Die erhofften CCS-Biomassekraftwerke gibt es bisher nicht einmal als Planung. Und die Industrie versuche gar nicht, ihre Prozessemissionen zu reduzieren, meint auch der traditionell wirtschaftsfreundliche WWF: "Es gibt in Deutschland kein einziges Pilotvorhaben", sagt WWF-Klimaexpertin Regine Günther, "nicht mal die Ankündigung davon."

Wer nichts sehen, hören oder fühlen kann, der muss vertrauen. Zum Beispiel jemandem wie Axel Liebscher vom GFZ in Ketzin. Er steht vor seiner Anlage und erklärt: "Wir können das CO2 in der Tiefe sehr gut orten und sehen, wie es sich bewegt." In einer Blase von 250 mal 400 Metern breitet es sich planmäßig in einer 10 bis 20 Meter dicken Sandsteinformation aus, abgeschlossen von einer Tondecke.
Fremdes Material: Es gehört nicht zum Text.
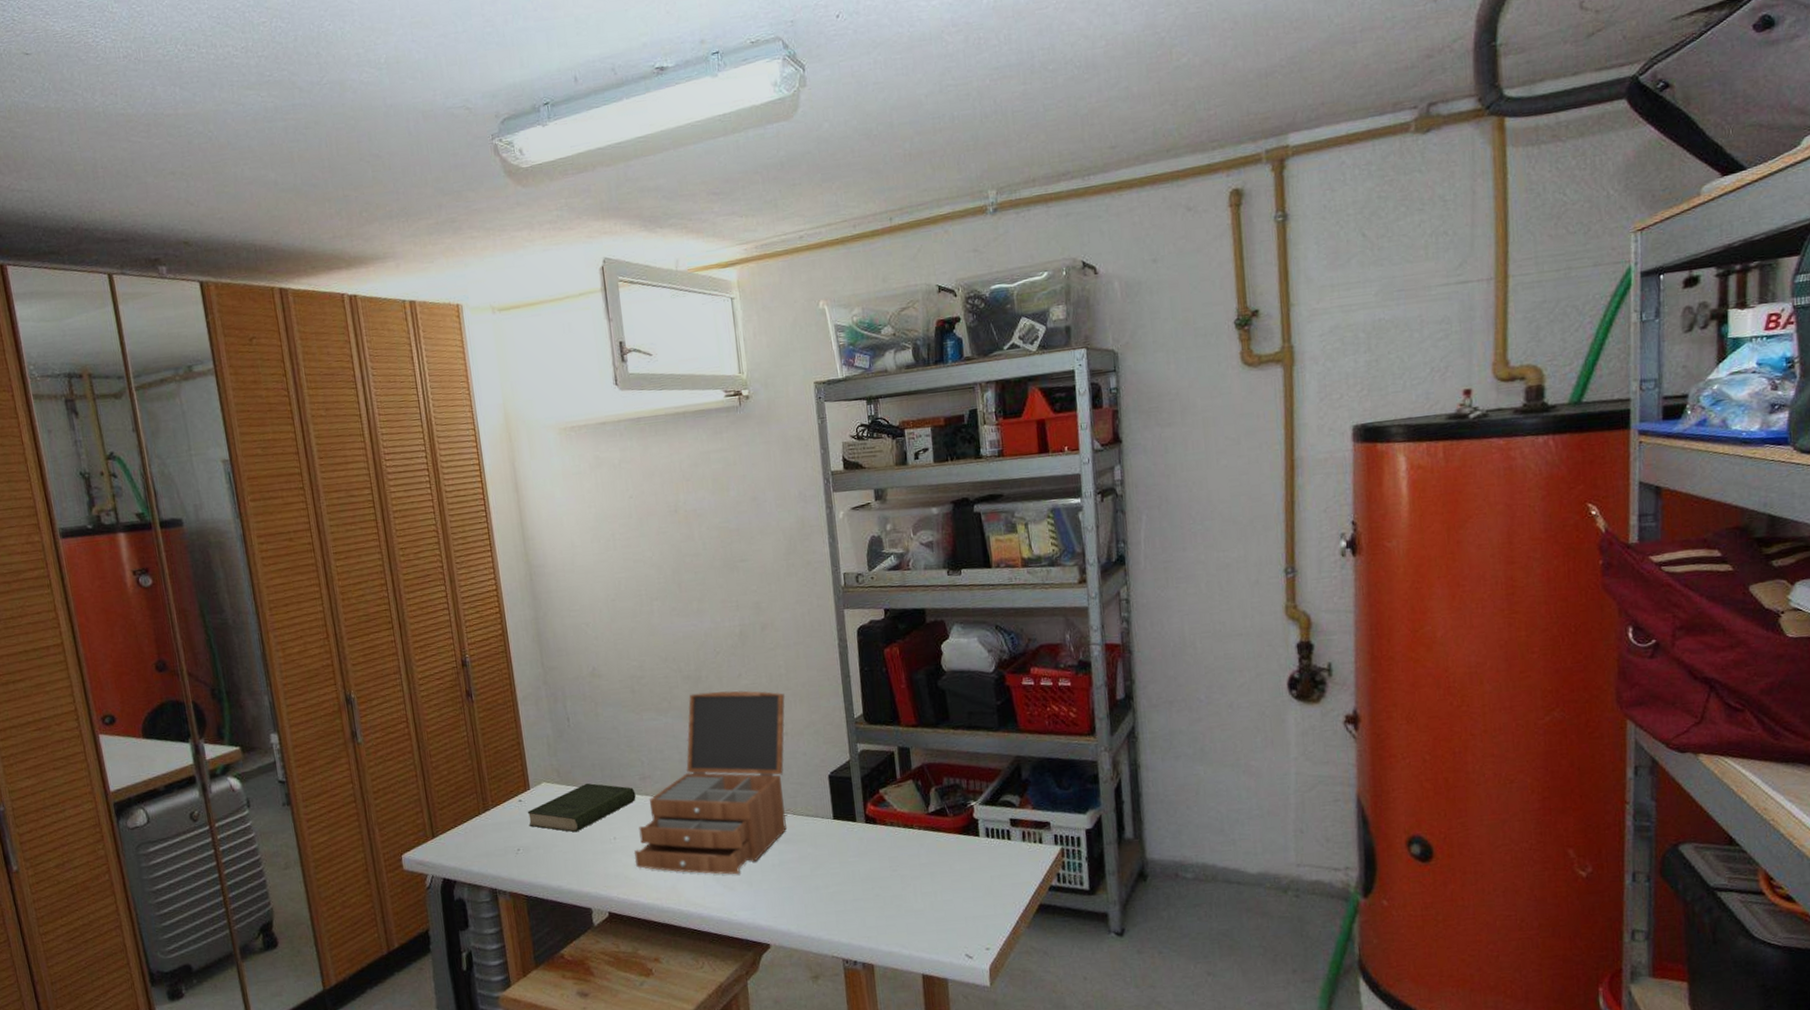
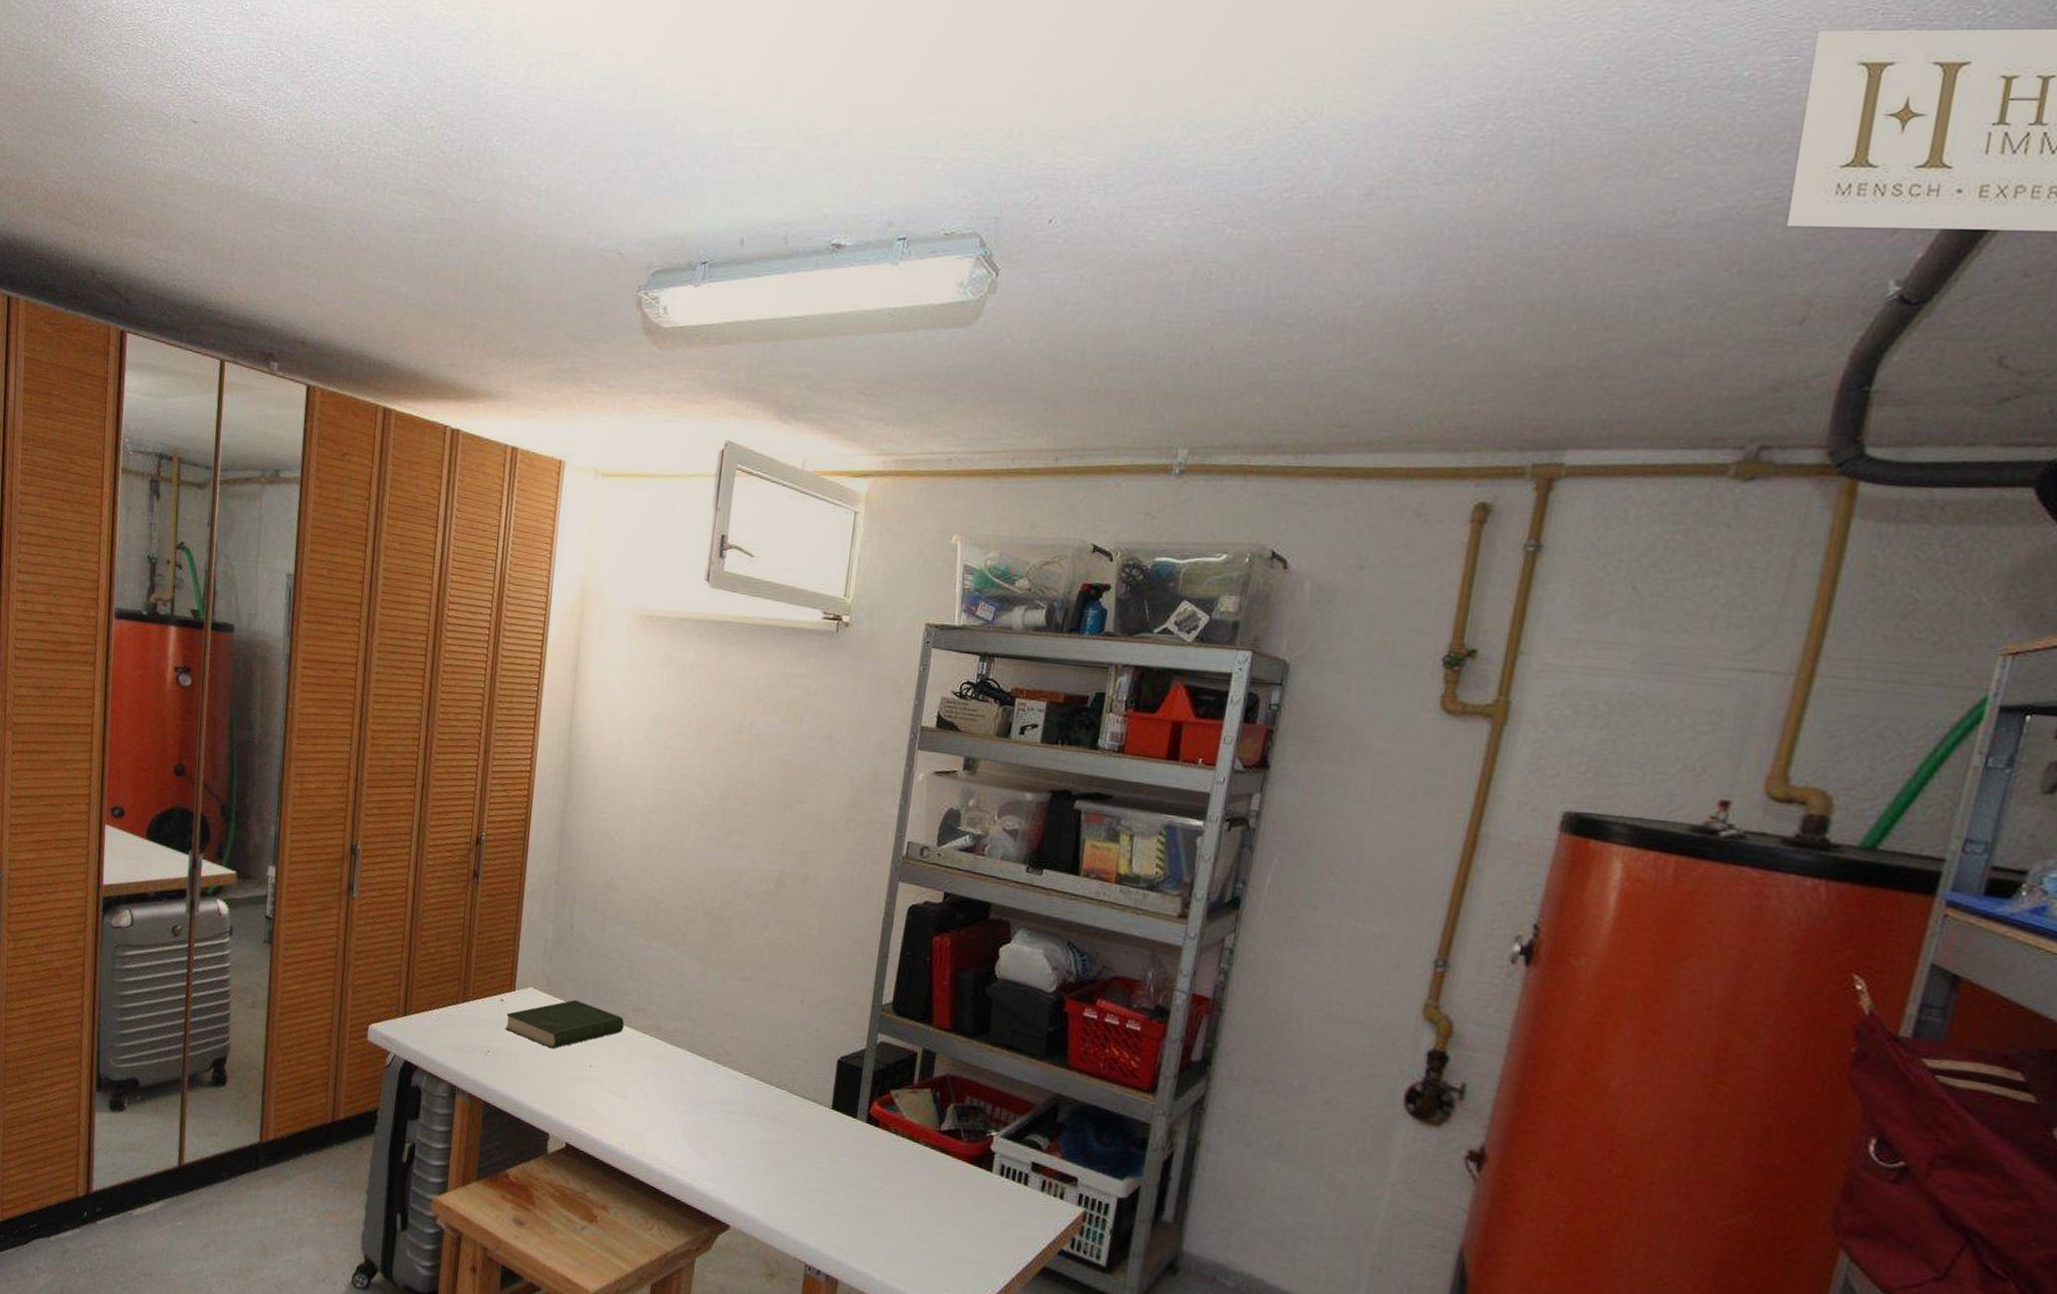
jewelry box: present [633,690,787,875] -> none [605,932,810,1141]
Liebscher trägt kariertes Hemd, Sicherheitsschuhe und einen weißen Sicherheitshelm. Er macht seine drei Botschaften klar: Erstens: Wir haben hier alles im Griff. Zweitens: Für verlässliche Daten brauchen wir eine Versuchsanlage, die zehnmal so groß ist wie Ketzin. Drittens: Ihr könnt uns vertrauen.

In Ketzin selbst hat das schon gefruchtet. Anders als in vielen anderen Orten Brandenburgs gibt es keinen organisierten Widerstand. Dabei hätten gerade hier die Menschen allen Grund zum Misstrauen. Denn unter ihren Füßen lag zu DDR-Zeiten ein riesiger Erdgasspeicher. Der wurde undicht, das Gas kroch an die Oberfläche und war nicht zu stoppen. 1966 wurde das Dorf Knoblauch umgesiedelt. Daran erinnert heute nur noch die Knoblaucher Chaussee. Sie führt zur Bohrstelle des GFZ.